French politician (born 1970)

Laurent Garcia (born 31 May 1970) is a French politician representing the Democratic Movement. He was elected to the French National Assembly on 18 June 2017, representing the department of Meurthe-et-Moselle.

Garcia was elected in 1990 as the head of the International League against Racism and Anti-Semitism in Meurthe-et-Moselle. He was also elected the mayor of Laxou in 2008 where he would remain until his election to the Assembly in 2017.

== Political career ==
Vice-president of the Metropole of Greater Nancy, he was elected mayor of Laxou, a suburb of Nancy, in 2008 (running against Claude Guillerme, whose deputy he was) and re-elected in 2014.

He has chaired the Ligue contre le racisme et l'antisémitisme de Meurthe-et-Moselle.

In 2017, he was nominated and supported by La République en marche as an independent candidate in the legislative elections for the second Meurthe-et-Moselle constituency. He was elected on June 18, 2017, defeating Valérie Debord (Les Républicains) in the second round, with 66.82% of the vote. He resigned from the mayor's office in Laxou as a result of the accumulation of mandates. At the French National Assembly, he is a member of the Mouvement démocrate et apparentés group and its spokesman.

A year after his election, L'Est républicain compiled a list of the hardest-working Lorraine MPs in the Chamber, based on various criteria such as attendance, speeches, proposed amendments and bills. Garcia was ranked 16th out of 21 deputies.
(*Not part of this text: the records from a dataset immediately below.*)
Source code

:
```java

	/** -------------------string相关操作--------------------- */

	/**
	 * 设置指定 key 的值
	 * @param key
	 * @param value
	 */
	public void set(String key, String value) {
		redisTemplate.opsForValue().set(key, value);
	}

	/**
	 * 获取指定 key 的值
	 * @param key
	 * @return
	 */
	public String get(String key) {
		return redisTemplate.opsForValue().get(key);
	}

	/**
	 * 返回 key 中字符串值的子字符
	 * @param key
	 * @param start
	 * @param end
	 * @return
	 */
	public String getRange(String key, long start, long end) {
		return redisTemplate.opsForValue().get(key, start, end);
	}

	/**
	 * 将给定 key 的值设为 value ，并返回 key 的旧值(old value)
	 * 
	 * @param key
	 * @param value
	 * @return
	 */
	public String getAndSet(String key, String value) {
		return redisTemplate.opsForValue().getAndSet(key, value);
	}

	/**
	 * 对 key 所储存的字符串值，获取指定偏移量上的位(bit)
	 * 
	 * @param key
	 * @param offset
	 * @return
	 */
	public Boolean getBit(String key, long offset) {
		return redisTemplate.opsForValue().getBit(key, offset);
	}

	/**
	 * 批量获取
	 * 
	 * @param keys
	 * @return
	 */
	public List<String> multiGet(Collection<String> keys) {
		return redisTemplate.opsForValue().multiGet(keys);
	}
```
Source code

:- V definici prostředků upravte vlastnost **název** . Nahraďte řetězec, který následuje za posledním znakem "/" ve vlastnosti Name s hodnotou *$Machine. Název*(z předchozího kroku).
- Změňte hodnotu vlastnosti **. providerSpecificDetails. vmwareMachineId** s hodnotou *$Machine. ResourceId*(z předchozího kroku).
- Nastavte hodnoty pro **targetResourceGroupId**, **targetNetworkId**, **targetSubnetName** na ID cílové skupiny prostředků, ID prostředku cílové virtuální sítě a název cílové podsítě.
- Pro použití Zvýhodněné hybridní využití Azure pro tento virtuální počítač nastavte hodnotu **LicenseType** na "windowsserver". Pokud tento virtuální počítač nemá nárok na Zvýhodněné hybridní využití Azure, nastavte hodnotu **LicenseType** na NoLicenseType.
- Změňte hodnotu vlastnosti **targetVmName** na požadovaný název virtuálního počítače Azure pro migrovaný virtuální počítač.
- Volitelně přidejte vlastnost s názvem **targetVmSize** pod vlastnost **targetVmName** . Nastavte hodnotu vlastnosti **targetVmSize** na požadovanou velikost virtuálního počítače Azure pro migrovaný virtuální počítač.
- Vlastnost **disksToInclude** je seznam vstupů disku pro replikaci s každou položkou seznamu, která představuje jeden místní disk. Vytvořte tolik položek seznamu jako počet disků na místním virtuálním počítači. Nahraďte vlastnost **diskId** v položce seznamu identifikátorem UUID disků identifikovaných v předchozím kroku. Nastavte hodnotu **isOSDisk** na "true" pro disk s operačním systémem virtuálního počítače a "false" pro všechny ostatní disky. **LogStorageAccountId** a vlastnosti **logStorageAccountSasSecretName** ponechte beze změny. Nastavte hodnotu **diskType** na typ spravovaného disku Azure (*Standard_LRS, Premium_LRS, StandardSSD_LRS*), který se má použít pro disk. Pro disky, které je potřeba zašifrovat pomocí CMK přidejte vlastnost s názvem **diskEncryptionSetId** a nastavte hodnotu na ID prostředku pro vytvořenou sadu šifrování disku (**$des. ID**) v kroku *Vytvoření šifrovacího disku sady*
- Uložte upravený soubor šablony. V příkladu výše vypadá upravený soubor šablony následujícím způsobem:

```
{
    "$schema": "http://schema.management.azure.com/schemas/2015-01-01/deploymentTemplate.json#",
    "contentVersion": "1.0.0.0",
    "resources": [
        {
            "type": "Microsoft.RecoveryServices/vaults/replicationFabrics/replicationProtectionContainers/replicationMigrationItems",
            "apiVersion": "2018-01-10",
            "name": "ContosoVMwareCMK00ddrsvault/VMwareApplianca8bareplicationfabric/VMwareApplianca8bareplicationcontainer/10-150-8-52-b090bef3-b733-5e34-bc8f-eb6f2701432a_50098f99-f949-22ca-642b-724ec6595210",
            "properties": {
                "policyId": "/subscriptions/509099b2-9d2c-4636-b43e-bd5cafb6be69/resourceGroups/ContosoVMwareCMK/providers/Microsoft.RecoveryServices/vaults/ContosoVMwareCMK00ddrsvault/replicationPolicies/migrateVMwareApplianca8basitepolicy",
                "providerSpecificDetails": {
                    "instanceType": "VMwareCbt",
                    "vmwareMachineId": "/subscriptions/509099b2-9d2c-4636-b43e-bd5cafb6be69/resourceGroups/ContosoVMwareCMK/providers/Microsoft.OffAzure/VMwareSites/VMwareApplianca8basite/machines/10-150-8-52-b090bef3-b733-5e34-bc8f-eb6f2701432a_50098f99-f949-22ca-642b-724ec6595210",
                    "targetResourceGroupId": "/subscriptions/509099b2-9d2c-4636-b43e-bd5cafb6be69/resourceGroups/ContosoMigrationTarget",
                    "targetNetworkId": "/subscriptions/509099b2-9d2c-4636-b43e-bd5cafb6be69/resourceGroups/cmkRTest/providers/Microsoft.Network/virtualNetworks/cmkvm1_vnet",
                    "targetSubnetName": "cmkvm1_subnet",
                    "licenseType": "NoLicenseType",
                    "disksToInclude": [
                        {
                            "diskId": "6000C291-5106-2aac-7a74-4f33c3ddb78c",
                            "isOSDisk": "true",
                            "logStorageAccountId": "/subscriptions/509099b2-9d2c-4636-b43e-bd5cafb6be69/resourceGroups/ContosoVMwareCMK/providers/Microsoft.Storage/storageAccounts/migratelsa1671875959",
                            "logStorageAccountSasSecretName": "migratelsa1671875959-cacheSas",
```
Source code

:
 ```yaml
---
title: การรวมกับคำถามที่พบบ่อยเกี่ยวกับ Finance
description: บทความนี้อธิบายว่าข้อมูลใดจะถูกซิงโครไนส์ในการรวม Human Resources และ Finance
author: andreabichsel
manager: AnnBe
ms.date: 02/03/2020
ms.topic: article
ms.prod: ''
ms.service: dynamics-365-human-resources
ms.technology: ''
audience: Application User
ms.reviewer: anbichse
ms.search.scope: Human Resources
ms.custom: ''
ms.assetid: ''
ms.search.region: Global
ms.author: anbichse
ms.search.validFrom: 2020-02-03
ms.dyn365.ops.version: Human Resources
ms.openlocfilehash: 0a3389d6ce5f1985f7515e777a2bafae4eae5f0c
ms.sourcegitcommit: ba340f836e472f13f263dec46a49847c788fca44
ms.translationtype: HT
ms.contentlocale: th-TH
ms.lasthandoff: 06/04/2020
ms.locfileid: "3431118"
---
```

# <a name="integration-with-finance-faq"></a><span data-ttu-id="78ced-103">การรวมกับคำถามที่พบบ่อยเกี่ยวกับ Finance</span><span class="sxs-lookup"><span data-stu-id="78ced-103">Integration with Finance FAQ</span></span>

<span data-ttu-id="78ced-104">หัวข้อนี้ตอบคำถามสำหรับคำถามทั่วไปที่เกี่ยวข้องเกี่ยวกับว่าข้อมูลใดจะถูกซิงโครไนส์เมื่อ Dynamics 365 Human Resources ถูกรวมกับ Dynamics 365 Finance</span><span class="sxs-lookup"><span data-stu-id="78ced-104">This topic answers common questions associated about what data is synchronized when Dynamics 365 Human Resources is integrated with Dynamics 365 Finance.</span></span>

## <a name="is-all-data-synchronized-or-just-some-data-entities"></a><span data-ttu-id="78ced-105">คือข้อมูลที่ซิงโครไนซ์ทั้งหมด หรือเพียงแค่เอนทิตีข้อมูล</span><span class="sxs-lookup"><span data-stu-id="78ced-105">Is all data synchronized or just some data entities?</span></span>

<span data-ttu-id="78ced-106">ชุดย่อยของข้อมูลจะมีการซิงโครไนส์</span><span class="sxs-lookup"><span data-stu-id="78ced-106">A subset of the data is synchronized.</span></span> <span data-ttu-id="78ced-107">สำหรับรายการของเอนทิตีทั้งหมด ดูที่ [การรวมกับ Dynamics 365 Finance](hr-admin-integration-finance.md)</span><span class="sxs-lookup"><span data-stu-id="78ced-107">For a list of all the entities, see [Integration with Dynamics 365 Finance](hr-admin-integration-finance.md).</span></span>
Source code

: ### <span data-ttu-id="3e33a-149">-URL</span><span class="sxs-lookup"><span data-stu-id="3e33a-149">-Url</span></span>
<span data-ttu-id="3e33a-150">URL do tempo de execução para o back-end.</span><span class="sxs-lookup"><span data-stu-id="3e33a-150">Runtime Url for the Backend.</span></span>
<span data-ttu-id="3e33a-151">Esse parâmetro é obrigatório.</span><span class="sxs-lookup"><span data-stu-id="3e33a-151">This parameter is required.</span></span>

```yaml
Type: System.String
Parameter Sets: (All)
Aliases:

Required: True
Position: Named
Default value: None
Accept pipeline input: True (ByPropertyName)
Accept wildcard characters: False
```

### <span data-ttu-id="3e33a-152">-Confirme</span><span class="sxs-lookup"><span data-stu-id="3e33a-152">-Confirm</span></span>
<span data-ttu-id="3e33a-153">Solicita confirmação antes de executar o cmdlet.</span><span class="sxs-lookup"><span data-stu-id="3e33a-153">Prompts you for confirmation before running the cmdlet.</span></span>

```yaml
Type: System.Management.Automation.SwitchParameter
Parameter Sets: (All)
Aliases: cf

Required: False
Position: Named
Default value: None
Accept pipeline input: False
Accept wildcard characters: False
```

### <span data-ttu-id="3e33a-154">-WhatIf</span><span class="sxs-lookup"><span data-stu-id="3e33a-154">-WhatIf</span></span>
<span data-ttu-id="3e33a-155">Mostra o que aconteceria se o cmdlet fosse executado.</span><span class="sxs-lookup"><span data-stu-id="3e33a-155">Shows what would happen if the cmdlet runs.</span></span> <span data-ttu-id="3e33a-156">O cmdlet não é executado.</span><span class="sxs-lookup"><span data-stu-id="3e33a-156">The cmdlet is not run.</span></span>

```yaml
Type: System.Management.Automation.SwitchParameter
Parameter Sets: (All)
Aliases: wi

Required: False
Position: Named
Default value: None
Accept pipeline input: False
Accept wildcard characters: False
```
After two years as a member of parliament, Laurent Garcia returned to the mayor's office in Laxou. He ran in the municipal elections and was re-elected mayor on June 28, 2020, by a margin of 33 votes. Before the second round, he went door-to-door distributing masks in the commune, his status as a member of parliament allowing him to travel despite the health ban in force at the time. The outgoing mayor, Laurence Wieser, accused him of distorting the vote with this distribution, having taken advantage of his status as a member of parliament. Pending a decision by the courts, Laurent Garcia held both his deputy and mayor's posts, but renounced his mayor's salary. On January 21, 2021, the court rejected Laurence Wieser's protest, deeming her arguments inadmissible. Laurence Wieser appeals to the Conseil d'Etat.